Architecting and implementing a Security Operations Centre (or SOC for short) for today’s threat environment is not easy. Modern businesses need their SOCs to be proactive about protecting networks, disparate systems (many outside of the traditional corporate network perimeter) and the sensitive data contained within them; but increasingly SOCs and their staff are expected to be predictive, stopping threats before they become an issue, as well as “threat hunting” to find dormant problems within the organisation.
This is then coupled with the demand to provide 24x365 protection, often being the only 24x365 operation within the organisation and thus expecting to cover all manner of additional responsibilities; from basic network monitoring to full-blown (non-IT) crisis management and business continuity.
Without a SOC and the services it provides, cyber-criminal attacks can remain hidden indefinitely as organisations rarely have skills to detect, let alone respond to threats in a timely manner.

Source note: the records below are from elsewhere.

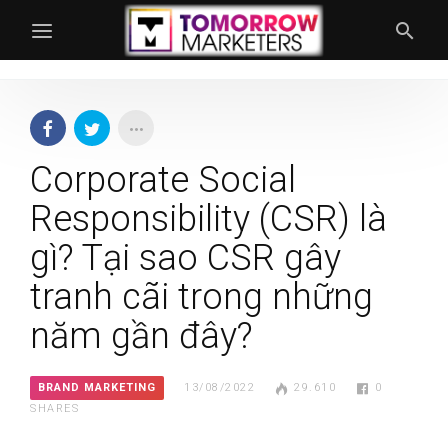
Corporate Social
Responsibility (CSR) là
gì? Tại sao CSR gây
tranh cãi trong những
năm gần đây?
BRAND MARKETING
13/08/2022
29.610
0
SHARES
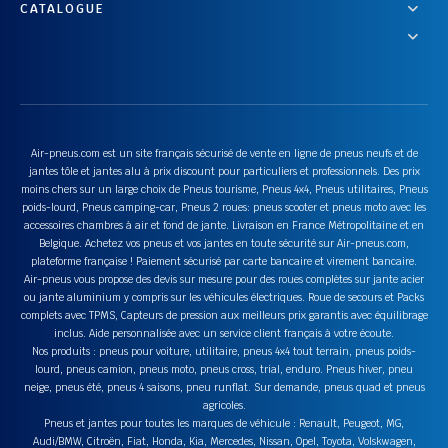
CATALOGUE
Air-pneus.com est un site français sécurisé de vente en ligne de pneus neufs et de
jantes tôle et jantes alu à prix discount pour particuliers et professionnels. Des prix
moins chers sur un large choix de Pneus tourisme, Pneus 4x4, Pneus utilitaires, Pneus
poids-lourd, Pneus camping-car, Pneus 2 roues: pneus scooter et pneus moto avec les
accessoires chambres à air et fond de jante. Livraison en France Métropolitaine et en
Belgique. Achetez vos pneus et vos jantes en toute sécurité sur Air-pneus.com,
plateforme française ! Paiement sécurisé par carte bancaire et virement bancaire.
Air-pneus vous propose des devis sur mesure pour des roues complètes sur jante acier
ou jante aluminium y compris sur les véhicules électriques. Roue de secours et Packs
complets avec TPMS, Capteurs de pression aux meilleurs prix garantis avec équilibrage
inclus. Aide personnalisée avec un service client français à votre écoute.
Nos produits : pneus pour voiture, utilitaire, pneus 4x4 tout terrain, pneus poids-
lourd, pneus camion, pneus moto, pneus cross, trial, enduro. Pneus hiver, pneu
neige, pneus été, pneus 4 saisons, pneu runflat. Sur demande, pneus quad et pneus
agricoles.
Pneus et jantes pour toutes les marques de véhicule : Renault, Peugeot, MG,
Audi/BMW, Citroën, Fiat, Honda, Kia, Mercedes, Nissan, Opel, Toyota, Volskwagen,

But for a SOC to be effective within an organisation, the design and planning are critical if the SOC (or multiple SOCs) are to be intimately coupled to both the organisation, it’s business processes, it’s critical data and systems, the IT infrastructure and the network itself.
Such an undertaking needs to take into consideration not only the physical construction of the environment, together with the specialised tools and technologies but also the understanding of the data sources and the skills needed to find that proverbial needle in a haystack.
Even then; when an issue is discovered the SOC will need a plethora of processes and procedures, tightly coupled to the business, to ensure a timely, efficient and appropriate response to the threat; from simply fixing the system and restoring from backup to activating and managing a full business-wide crisis plan involving the most senior members of the organisation.